The variation among the constituent linkages in the polymers of the xylans, arabitans and galactoarabitans requires a diverse collection of enzymes to release the constituent sugars and sugar derivatives, such endoxylanases and xylosidases to produce xylose. Galactosidases, glucosidases, glucuronidases and arabinofuranosides would release galactose, glucose, glucuronate and arabinose, respectively. Acetoxylan esterase would deacetylate xylan backbones.

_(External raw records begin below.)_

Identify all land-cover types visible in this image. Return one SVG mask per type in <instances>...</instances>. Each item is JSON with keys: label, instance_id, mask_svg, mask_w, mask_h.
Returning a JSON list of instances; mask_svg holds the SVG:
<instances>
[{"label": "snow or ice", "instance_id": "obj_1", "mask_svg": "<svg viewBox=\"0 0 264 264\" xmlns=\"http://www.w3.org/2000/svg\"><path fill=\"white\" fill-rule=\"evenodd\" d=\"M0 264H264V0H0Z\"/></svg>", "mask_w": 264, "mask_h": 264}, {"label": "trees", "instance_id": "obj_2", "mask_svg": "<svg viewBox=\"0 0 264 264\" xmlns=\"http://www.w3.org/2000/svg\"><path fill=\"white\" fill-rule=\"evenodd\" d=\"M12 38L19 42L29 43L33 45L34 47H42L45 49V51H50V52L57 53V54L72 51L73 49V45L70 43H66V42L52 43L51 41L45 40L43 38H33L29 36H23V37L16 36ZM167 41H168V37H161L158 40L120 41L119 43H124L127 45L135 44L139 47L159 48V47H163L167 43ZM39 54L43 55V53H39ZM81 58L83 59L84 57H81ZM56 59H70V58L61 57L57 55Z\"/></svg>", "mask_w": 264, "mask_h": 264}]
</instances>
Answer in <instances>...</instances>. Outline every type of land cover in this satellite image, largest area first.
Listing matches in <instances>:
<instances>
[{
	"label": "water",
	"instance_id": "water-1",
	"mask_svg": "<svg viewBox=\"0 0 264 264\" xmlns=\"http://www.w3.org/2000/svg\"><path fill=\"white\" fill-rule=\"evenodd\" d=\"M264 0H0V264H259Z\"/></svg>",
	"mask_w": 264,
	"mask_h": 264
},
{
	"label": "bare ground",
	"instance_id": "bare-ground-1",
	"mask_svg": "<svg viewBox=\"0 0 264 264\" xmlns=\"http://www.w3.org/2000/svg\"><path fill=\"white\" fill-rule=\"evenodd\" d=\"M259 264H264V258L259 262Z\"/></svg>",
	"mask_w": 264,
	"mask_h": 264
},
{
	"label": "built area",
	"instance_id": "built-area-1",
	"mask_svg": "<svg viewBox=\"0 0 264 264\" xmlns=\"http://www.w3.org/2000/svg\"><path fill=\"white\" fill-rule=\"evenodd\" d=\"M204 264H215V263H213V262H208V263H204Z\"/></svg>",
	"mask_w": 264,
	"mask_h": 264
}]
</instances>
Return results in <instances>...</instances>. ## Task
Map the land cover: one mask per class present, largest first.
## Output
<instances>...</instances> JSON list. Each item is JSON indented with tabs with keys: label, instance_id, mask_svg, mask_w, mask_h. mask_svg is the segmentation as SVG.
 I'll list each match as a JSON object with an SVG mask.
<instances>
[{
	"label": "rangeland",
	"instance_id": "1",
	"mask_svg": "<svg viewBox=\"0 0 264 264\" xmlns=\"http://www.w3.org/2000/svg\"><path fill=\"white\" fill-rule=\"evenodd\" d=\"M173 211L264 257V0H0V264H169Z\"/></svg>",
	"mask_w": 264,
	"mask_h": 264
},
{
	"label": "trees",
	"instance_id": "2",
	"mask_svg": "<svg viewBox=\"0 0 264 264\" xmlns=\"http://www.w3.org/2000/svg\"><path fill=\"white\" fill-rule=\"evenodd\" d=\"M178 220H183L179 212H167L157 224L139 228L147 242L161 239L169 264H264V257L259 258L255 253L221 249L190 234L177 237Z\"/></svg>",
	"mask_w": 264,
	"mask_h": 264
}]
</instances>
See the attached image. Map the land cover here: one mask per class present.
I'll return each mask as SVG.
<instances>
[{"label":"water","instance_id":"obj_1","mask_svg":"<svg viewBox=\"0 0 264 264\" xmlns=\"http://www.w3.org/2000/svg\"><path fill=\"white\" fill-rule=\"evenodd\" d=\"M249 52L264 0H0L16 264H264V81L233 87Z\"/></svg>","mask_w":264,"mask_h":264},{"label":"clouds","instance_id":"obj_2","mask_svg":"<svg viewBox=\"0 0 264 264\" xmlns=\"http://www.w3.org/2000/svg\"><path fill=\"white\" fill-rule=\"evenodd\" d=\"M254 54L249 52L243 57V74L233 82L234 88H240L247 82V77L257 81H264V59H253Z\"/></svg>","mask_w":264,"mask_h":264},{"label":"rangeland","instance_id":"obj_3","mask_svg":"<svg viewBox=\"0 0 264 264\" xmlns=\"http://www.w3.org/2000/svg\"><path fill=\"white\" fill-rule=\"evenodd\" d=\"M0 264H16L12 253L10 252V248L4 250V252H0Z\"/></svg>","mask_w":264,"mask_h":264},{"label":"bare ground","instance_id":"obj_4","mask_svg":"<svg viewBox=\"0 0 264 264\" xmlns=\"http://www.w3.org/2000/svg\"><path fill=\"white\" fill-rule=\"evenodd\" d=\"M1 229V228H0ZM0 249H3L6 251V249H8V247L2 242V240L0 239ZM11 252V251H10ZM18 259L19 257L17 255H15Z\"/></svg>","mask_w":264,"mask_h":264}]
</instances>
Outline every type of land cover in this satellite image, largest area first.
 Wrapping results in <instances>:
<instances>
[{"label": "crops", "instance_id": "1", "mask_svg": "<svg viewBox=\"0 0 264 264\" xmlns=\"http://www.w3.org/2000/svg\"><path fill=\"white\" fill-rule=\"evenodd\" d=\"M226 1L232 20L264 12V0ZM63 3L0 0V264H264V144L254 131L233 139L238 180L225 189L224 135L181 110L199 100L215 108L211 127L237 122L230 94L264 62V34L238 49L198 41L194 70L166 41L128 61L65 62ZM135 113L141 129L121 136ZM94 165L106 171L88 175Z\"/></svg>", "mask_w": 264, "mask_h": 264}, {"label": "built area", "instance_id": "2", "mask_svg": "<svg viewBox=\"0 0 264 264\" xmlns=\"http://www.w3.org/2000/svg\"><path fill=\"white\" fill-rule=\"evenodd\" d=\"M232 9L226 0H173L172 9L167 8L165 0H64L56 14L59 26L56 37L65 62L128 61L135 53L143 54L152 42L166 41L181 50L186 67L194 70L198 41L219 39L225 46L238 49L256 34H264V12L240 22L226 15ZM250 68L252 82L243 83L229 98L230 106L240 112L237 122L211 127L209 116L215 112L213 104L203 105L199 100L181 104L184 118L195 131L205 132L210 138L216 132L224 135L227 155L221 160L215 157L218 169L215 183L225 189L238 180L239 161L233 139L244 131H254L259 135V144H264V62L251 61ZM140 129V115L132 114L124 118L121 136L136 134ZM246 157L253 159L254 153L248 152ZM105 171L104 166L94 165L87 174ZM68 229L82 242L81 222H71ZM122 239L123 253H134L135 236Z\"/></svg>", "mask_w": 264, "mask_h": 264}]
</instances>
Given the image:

Sde2–40 can utilize xylans from terrestrial sources as the primary carbon source for energy and growth [
7]. This bacterium, however, does not seem to be able to utilize arabinogalactans well [
49], but it can grow on the constituent sugars [
2]. A review of the genome annotation, metabolic profiling and the biochemical activities of selected genes indicates that this bacterium produces all of the enzymes to degrade and utilize xylan and arabinogalactan of marine and terrestrial origin [
6,
10,
49,
56]. This bacterium produces GH10 and GH11 xylanases [
19,
56] as well as the enzymes to remove backbone modifications (
Table 9). In these cases, the xylanases appear to be freely secreted as >90% of the activity produced by this bacterium is present in culture filtrates [
49]. Most of the enzymes to remove backbone modifications have lipoboxes suggestive of surface attachment. Only a few hypothetic esterases together with a candidate arabinofuranoside and glucuronidase have the properties of cytoplasmic enzymes.

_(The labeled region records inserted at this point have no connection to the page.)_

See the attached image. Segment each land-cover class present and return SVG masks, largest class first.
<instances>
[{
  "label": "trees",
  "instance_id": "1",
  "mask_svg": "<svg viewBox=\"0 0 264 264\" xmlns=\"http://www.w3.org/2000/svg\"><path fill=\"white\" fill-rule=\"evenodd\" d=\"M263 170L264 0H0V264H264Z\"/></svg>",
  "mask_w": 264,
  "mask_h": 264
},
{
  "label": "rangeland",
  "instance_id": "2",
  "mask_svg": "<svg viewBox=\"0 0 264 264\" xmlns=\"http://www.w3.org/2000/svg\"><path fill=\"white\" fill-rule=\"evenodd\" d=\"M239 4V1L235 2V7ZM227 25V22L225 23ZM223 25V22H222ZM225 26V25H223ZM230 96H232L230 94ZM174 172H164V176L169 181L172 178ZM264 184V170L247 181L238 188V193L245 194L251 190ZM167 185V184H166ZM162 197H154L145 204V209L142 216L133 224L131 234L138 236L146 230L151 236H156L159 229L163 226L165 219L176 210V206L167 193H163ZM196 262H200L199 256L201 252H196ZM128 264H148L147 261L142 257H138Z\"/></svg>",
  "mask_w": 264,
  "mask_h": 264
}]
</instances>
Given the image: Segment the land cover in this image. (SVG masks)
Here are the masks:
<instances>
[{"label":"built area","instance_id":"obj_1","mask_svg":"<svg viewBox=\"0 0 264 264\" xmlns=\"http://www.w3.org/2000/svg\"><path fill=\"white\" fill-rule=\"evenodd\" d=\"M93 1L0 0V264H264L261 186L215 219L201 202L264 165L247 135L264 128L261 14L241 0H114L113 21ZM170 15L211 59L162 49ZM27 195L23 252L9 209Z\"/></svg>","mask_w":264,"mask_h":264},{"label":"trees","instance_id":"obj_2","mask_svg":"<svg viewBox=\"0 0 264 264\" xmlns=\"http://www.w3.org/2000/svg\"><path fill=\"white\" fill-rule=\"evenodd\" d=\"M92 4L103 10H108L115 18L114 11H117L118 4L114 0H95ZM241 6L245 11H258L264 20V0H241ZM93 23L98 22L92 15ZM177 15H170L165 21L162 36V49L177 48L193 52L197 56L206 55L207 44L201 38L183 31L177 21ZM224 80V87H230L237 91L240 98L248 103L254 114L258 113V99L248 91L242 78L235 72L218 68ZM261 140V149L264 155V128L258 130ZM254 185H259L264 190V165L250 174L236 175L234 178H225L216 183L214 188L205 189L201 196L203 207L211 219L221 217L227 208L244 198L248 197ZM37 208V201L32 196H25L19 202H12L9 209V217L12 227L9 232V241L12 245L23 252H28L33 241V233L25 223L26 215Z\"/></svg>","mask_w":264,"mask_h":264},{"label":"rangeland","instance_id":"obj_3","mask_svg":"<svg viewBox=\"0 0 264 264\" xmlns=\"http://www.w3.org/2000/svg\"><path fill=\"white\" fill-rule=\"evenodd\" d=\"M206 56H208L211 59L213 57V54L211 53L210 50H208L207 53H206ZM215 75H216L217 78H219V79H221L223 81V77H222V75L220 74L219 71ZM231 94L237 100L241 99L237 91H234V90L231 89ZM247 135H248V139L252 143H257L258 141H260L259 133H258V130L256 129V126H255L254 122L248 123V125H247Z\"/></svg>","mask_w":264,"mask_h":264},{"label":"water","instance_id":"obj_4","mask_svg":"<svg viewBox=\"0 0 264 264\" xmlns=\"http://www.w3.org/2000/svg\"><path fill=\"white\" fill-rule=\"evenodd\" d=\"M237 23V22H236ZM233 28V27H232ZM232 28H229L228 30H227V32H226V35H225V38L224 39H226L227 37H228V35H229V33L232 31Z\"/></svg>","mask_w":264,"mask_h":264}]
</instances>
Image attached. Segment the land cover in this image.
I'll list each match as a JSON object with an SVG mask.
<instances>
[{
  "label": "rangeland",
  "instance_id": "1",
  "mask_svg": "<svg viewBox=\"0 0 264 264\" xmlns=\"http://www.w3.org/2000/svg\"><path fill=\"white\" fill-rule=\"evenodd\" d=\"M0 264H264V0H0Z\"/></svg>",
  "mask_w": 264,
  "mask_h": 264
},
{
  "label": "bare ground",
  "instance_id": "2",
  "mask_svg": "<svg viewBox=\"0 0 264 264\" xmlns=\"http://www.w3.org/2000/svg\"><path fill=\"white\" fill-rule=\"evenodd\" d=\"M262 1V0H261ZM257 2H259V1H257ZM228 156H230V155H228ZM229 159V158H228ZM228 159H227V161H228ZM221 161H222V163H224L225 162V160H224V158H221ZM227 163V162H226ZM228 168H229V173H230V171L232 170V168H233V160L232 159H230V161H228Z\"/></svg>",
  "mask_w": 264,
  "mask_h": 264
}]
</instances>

Thus it can be predicted that depolymerization of xylans occurs external to the cell, mostly through the activity of freely secreted enzymes. Removal of modifications can occur at the source or on the cell surface. Ultimately, the released xylose, glucose, glucuronate, galactose, and arabinose are imported into the cell. This presumably involves outer membrane porins and cell membrane transporters for these sugars that have yet to be identified.